#### Input for this task ####

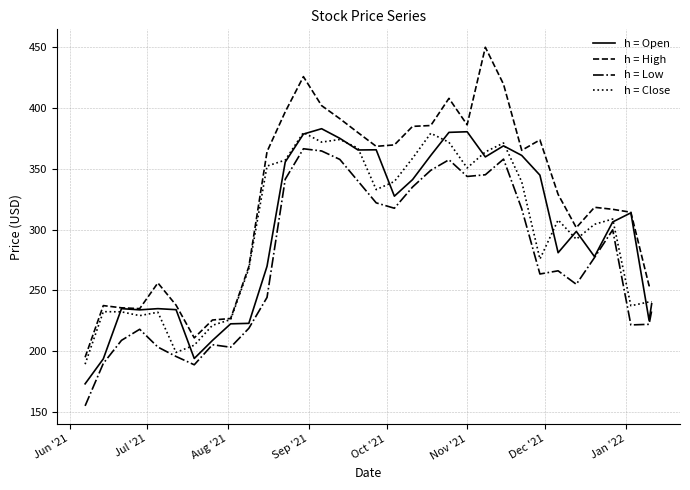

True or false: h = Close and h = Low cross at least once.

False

####
#### Input for this task ####

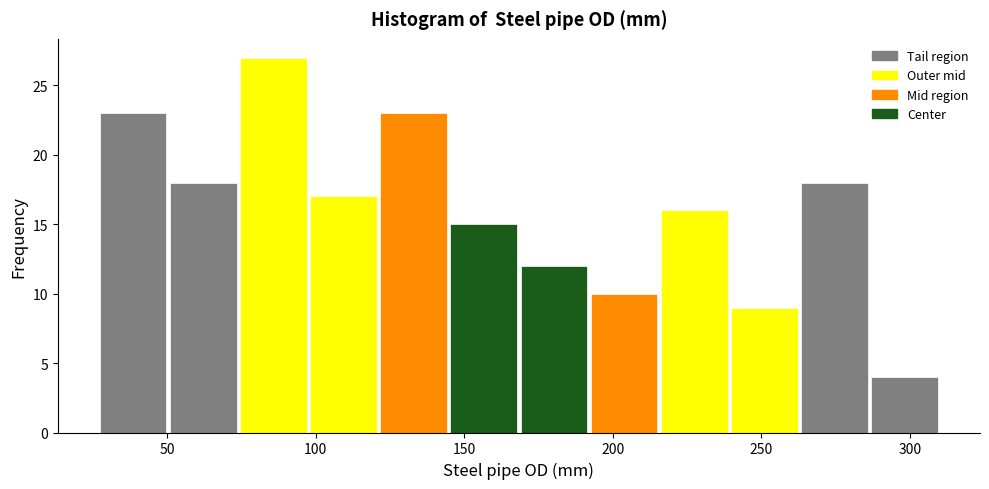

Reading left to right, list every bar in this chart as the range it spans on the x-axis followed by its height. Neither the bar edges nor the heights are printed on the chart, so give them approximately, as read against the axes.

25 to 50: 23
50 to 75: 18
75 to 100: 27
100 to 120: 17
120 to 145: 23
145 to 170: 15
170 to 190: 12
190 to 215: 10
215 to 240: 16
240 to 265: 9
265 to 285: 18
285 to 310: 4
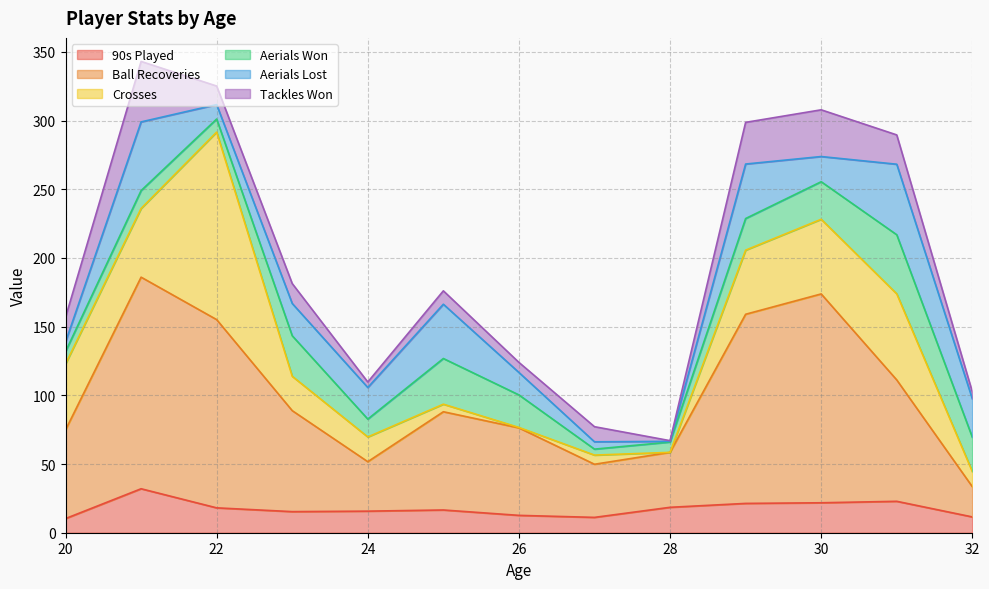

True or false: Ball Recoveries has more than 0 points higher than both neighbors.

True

####
#### Input for this task ####

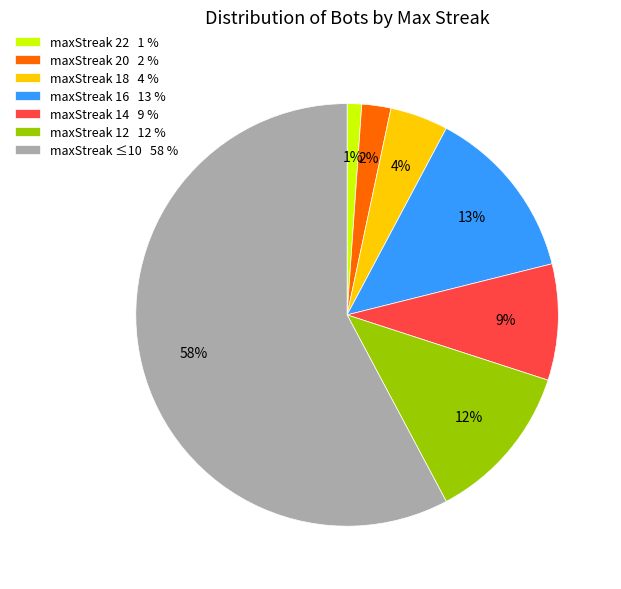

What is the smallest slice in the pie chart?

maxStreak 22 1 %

####

# [Written task]
Reproduce the lines of the data word for word, starting at the line that contains "What is the smallest slice in the pie chart?" and ending at the line that contains "maxStreak 22 1 %", both included.

# [Written response]
What is the smallest slice in the pie chart?

maxStreak 22 1 %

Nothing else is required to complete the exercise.